### DATA EXTRACTS

++++++++++++++++++++

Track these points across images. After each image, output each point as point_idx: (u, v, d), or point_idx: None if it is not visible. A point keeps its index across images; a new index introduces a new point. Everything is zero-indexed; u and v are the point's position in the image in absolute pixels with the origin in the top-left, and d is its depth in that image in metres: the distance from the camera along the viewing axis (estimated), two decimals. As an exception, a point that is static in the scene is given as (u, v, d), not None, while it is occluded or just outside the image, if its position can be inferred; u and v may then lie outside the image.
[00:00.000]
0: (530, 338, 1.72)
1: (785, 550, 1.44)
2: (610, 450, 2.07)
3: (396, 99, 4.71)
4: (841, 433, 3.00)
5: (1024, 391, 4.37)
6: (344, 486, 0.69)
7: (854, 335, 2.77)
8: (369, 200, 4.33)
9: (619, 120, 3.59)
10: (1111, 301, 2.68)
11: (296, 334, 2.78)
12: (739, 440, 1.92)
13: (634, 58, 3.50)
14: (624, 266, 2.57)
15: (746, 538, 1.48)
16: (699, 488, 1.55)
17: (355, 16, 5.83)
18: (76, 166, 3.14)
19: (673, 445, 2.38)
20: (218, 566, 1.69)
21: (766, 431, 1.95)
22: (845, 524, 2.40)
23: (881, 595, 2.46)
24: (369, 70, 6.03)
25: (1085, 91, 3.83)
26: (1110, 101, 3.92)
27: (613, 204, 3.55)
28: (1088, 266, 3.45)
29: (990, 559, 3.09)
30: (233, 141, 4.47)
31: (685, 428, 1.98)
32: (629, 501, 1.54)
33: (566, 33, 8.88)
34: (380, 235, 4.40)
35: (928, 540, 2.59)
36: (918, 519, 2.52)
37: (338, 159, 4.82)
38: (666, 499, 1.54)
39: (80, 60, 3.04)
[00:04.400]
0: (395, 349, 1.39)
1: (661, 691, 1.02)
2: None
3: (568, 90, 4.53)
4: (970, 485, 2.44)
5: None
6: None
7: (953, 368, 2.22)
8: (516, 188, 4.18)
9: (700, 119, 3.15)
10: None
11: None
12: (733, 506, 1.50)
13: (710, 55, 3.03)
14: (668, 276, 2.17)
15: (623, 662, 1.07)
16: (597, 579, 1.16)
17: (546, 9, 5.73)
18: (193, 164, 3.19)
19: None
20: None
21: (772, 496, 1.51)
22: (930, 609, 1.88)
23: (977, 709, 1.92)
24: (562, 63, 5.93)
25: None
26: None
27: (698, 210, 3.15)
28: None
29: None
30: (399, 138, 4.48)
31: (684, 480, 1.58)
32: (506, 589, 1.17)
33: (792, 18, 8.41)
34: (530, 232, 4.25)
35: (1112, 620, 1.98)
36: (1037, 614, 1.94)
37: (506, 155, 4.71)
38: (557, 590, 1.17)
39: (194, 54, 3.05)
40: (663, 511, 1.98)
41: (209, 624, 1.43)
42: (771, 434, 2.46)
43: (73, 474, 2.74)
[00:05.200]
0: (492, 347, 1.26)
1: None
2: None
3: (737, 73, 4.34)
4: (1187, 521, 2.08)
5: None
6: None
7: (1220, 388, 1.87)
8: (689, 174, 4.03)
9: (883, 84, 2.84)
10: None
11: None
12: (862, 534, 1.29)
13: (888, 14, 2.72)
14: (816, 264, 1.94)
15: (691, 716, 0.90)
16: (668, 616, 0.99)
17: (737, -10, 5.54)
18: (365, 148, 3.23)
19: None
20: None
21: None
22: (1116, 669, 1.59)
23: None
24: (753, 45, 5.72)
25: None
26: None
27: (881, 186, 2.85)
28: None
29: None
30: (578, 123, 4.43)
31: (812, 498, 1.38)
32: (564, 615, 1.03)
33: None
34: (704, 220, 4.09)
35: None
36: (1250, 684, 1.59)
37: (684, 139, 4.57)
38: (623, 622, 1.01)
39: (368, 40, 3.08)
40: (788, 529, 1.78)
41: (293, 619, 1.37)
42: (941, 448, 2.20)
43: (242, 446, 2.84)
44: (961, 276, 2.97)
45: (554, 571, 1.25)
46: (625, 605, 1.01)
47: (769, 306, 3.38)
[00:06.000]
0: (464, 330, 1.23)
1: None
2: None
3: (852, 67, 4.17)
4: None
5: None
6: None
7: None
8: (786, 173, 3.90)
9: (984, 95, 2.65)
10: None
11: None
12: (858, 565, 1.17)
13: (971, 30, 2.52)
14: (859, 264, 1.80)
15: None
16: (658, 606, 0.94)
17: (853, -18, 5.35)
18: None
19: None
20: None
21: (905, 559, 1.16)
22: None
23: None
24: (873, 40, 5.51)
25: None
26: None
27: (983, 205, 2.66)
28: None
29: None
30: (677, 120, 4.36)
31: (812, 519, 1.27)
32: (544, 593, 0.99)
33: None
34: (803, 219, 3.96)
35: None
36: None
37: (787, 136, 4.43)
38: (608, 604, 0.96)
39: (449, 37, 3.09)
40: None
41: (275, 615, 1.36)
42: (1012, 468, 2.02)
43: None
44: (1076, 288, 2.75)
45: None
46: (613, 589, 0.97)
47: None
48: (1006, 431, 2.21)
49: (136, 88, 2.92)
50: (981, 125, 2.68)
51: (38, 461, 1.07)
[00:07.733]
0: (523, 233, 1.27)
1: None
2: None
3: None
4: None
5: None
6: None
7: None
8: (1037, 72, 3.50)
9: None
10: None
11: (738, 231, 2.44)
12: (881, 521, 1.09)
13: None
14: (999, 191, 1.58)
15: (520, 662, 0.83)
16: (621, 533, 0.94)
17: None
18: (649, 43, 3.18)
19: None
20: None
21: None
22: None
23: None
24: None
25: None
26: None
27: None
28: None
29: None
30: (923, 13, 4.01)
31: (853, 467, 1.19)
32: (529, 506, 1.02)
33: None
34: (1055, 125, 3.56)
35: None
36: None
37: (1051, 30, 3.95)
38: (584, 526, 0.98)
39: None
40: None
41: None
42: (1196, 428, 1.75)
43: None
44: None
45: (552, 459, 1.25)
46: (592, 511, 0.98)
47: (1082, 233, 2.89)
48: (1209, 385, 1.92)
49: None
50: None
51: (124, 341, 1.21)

++++++++++++++++++++

### TASK STATEMENT
Copy out each line of the records character for character.

### TASK OUTPUT
Track these points across images. After each image, output each point as point_idx: (u, v, d), or point_idx: None if it is not visible. A point keeps its index across images; a new index introduces a new point. Everything is zero-indexed; u and v are the point's position in the image in absolute pixels with the origin in the top-left, and d is its depth in that image in metres: the distance from the camera along the viewing axis (estimated), two decimals. As an exception, a point that is static in the scene is given as (u, v, d), not None, while it is occluded or just outside the image, if its position can be inferred; u and v may then lie outside the image.
[00:00.000]
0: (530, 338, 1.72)
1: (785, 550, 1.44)
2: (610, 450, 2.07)
3: (396, 99, 4.71)
4: (841, 433, 3.00)
5: (1024, 391, 4.37)
6: (344, 486, 0.69)
7: (854, 335, 2.77)
8: (369, 200, 4.33)
9: (619, 120, 3.59)
10: (1111, 301, 2.68)
11: (296, 334, 2.78)
12: (739, 440, 1.92)
13: (634, 58, 3.50)
14: (624, 266, 2.57)
15: (746, 538, 1.48)
16: (699, 488, 1.55)
17: (355, 16, 5.83)
18: (76, 166, 3.14)
19: (673, 445, 2.38)
20: (218, 566, 1.69)
21: (766, 431, 1.95)
22: (845, 524, 2.40)
23: (881, 595, 2.46)
24: (369, 70, 6.03)
25: (1085, 91, 3.83)
26: (1110, 101, 3.92)
27: (613, 204, 3.55)
28: (1088, 266, 3.45)
29: (990, 559, 3.09)
30: (233, 141, 4.47)
31: (685, 428, 1.98)
32: (629, 501, 1.54)
33: (566, 33, 8.88)
34: (380, 235, 4.40)
35: (928, 540, 2.59)
36: (918, 519, 2.52)
37: (338, 159, 4.82)
38: (666, 499, 1.54)
39: (80, 60, 3.04)
[00:04.400]
0: (395, 349, 1.39)
1: (661, 691, 1.02)
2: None
3: (568, 90, 4.53)
4: (970, 485, 2.44)
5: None
6: None
7: (953, 368, 2.22)
8: (516, 188, 4.18)
9: (700, 119, 3.15)
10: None
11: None
12: (733, 506, 1.50)
13: (710, 55, 3.03)
14: (668, 276, 2.17)
15: (623, 662, 1.07)
16: (597, 579, 1.16)
17: (546, 9, 5.73)
18: (193, 164, 3.19)
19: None
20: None
21: (772, 496, 1.51)
22: (930, 609, 1.88)
23: (977, 709, 1.92)
24: (562, 63, 5.93)
25: None
26: None
27: (698, 210, 3.15)
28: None
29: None
30: (399, 138, 4.48)
31: (684, 480, 1.58)
32: (506, 589, 1.17)
33: (792, 18, 8.41)
34: (530, 232, 4.25)
35: (1112, 620, 1.98)
36: (1037, 614, 1.94)
37: (506, 155, 4.71)
38: (557, 590, 1.17)
39: (194, 54, 3.05)
40: (663, 511, 1.98)
41: (209, 624, 1.43)
42: (771, 434, 2.46)
43: (73, 474, 2.74)
[00:05.200]
0: (492, 347, 1.26)
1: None
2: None
3: (737, 73, 4.34)
4: (1187, 521, 2.08)
5: None
6: None
7: (1220, 388, 1.87)
8: (689, 174, 4.03)
9: (883, 84, 2.84)
10: None
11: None
12: (862, 534, 1.29)
13: (888, 14, 2.72)
14: (816, 264, 1.94)
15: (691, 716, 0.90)
16: (668, 616, 0.99)
17: (737, -10, 5.54)
18: (365, 148, 3.23)
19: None
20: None
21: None
22: (1116, 669, 1.59)
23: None
24: (753, 45, 5.72)
25: None
26: None
27: (881, 186, 2.85)
28: None
29: None
30: (578, 123, 4.43)
31: (812, 498, 1.38)
32: (564, 615, 1.03)
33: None
34: (704, 220, 4.09)
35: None
36: (1250, 684, 1.59)
37: (684, 139, 4.57)
38: (623, 622, 1.01)
39: (368, 40, 3.08)
40: (788, 529, 1.78)
41: (293, 619, 1.37)
42: (941, 448, 2.20)
43: (242, 446, 2.84)
44: (961, 276, 2.97)
45: (554, 571, 1.25)
46: (625, 605, 1.01)
47: (769, 306, 3.38)
[00:06.000]
0: (464, 330, 1.23)
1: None
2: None
3: (852, 67, 4.17)
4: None
5: None
6: None
7: None
8: (786, 173, 3.90)
9: (984, 95, 2.65)
10: None
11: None
12: (858, 565, 1.17)
13: (971, 30, 2.52)
14: (859, 264, 1.80)
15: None
16: (658, 606, 0.94)
17: (853, -18, 5.35)
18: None
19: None
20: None
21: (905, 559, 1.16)
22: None
23: None
24: (873, 40, 5.51)
25: None
26: None
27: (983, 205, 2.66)
28: None
29: None
30: (677, 120, 4.36)
31: (812, 519, 1.27)
32: (544, 593, 0.99)
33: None
34: (803, 219, 3.96)
35: None
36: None
37: (787, 136, 4.43)
38: (608, 604, 0.96)
39: (449, 37, 3.09)
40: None
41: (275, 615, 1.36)
42: (1012, 468, 2.02)
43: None
44: (1076, 288, 2.75)
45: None
46: (613, 589, 0.97)
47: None
48: (1006, 431, 2.21)
49: (136, 88, 2.92)
50: (981, 125, 2.68)
51: (38, 461, 1.07)
[00:07.733]
0: (523, 233, 1.27)
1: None
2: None
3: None
4: None
5: None
6: None
7: None
8: (1037, 72, 3.50)
9: None
10: None
11: (738, 231, 2.44)
12: (881, 521, 1.09)
13: None
14: (999, 191, 1.58)
15: (520, 662, 0.83)
16: (621, 533, 0.94)
17: None
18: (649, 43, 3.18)
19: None
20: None
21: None
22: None
23: None
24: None
25: None
26: None
27: None
28: None
29: None
30: (923, 13, 4.01)
31: (853, 467, 1.19)
32: (529, 506, 1.02)
33: None
34: (1055, 125, 3.56)
35: None
36: None
37: (1051, 30, 3.95)
38: (584, 526, 0.98)
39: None
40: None
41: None
42: (1196, 428, 1.75)
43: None
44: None
45: (552, 459, 1.25)
46: (592, 511, 0.98)
47: (1082, 233, 2.89)
48: (1209, 385, 1.92)
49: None
50: None
51: (124, 341, 1.21)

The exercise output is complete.